White Fish Cannelloni
Nutritional values
(Percentage of daily recommendation)
Calorie | 617 cal. | (29 %) | ||
Protein | 49 g | (50 %) | ||
Fat | 16 g | (14 %) | ||
Carbohydrates | 67 g | (45 %) | ||
Sugar added | 0 g | (0 %) | ||
Roughage | 5.8 g | (19 %) |
Vitamin A | 0.3 mg | (38 %) | ||
Vitamin D | 1 μg | (5 %) | ||
Vitamin E | 3.1 mg | (26 %) | ||
Vitamin K | 11.9 μg | (20 %) | ||
Vitamin B₁ | 0.4 mg | (40 %) | ||
Vitamin B₂ | 1.1 mg | (100 %) | ||
Niacin | 15.9 mg | (133 %) | ||
Vitamin B₆ | 0.8 mg | (57 %) | ||
Folate | 89 μg | (30 %) | ||
Pantothenic acid | 1.5 mg | (25 %) | ||
Biotin | 15.9 μg | (35 %) | ||
Vitamin B₁₂ | 5.4 μg | (180 %) | ||
Vitamin C | 27 mg | (28 %) | ||
Potassium | 1,152 mg | (29 %) | ||
Calcium | 286 mg | (29 %) | ||
Magnesium | 106 mg | (35 %) | ||
Iron | 3 mg | (20 %) | ||
Iodine | 121 μg | (61 %) | ||
Zinc | 2.6 mg | (33 %) | ||
Saturated fatty acids | 7.3 g | |||
Uric acid | 55 mg | |||
Cholesterol | 219 mg | |||
Complete sugar | 12 g |
Ingredients
- Ingredients
- 2 slices white bread
- 21 ozs fish fillets (such as cod, redfish)
- 1 bunch scallions
- ½ lemon (Juice and zest)
- parsley (2-3 tablespoons chopped)
- 3 Tbsps Dill
- 4 ozs Mozzarella
- 2 eggs
- salt
- peppers (from the mill)
- Nutmeg
- For the Sauce
- 1 Tbsp butter
- 1 heaping Tbsp Pastry flour
- 16 ozs milk
- Also
- 8 ozs cannellini beans (without precooking)
- 1 Tomato
Preparation steps
Soak white bread in lukewarm water, then rinse fish fillet, pat dry, coarsely chop and puree with bread.

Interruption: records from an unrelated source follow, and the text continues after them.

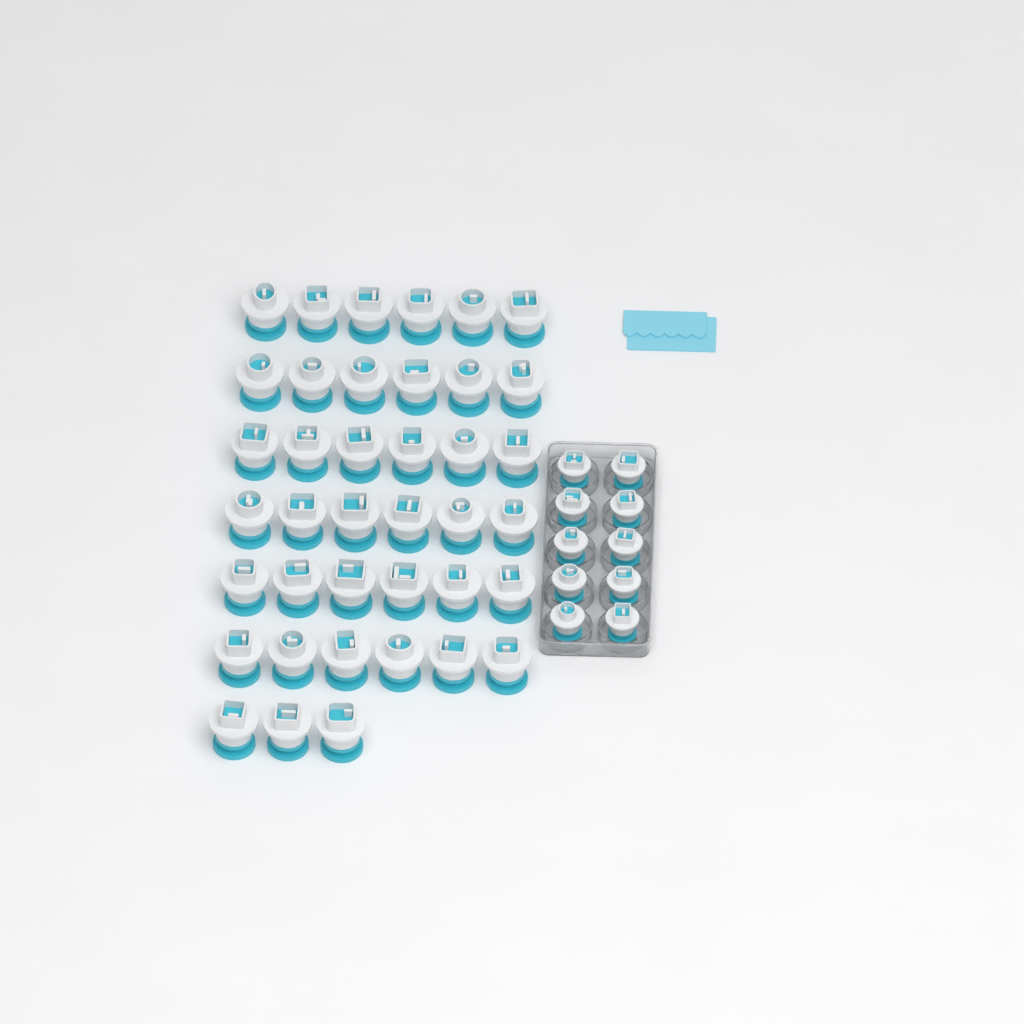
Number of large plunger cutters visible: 39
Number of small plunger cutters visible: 10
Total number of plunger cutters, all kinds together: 49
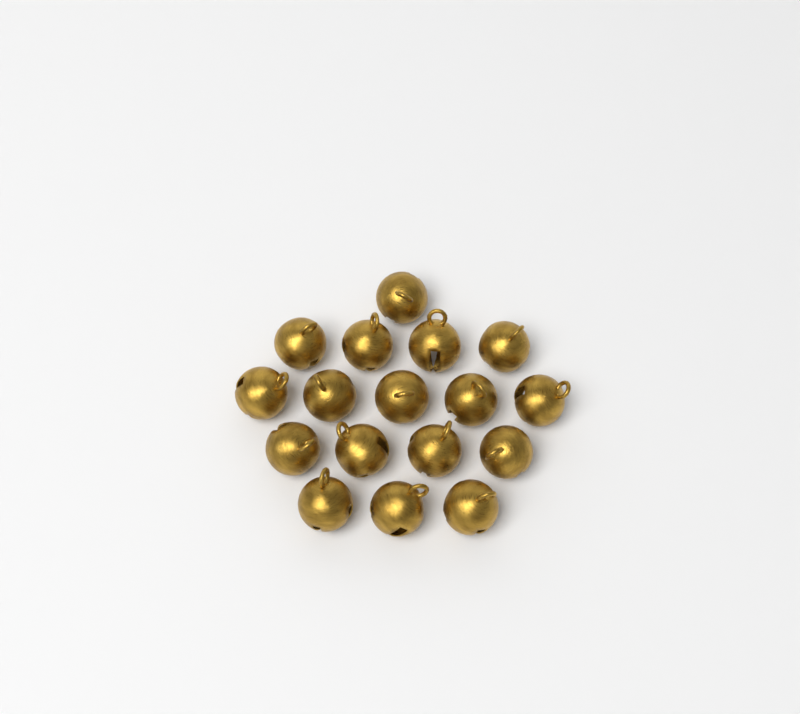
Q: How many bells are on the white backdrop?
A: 17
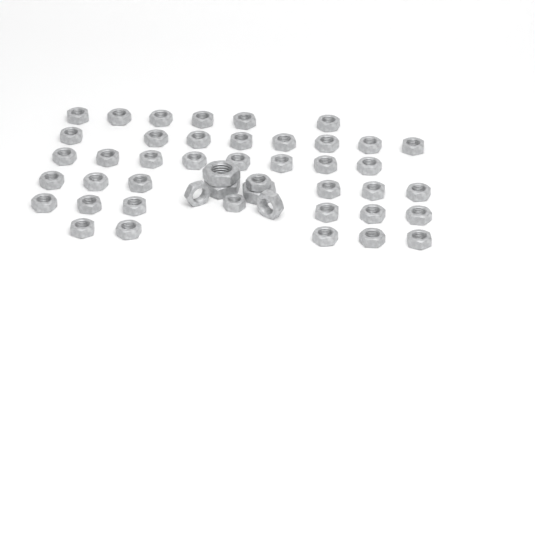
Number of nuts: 46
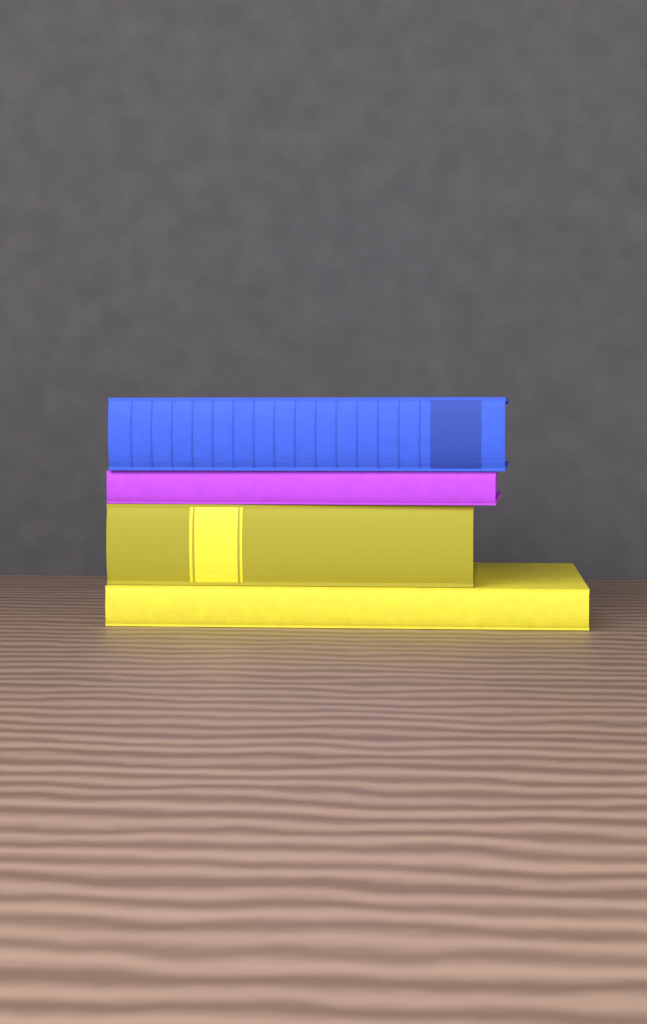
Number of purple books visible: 1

Trim, rinse and cut spring onions into thin rings. Rinse lemon in hot water. Cut mozzarella into cubes.
Mix fish ground with spring onions, lemon zest and juice, herbs, mozzarella and eggs and season with salt, pepper and nutmeg.
For sauce, melt butter in a pan and sauté with flour. Pour in milk while stirring. Bring all to a boil and leave for about 10 minutes over medium to low heat. Simmer, season with salt, pepper and nutmeg.
Fill cannelloni using a teaspoon with fish filling and put side by side in a greased baking dish. Rinse tomatoes, cut into slices and spread over cannelloni. Baste with sauce.
Bake cannelloni in a preheated oven (200°C / 400°F, center) 35 minutes, until lightly browned.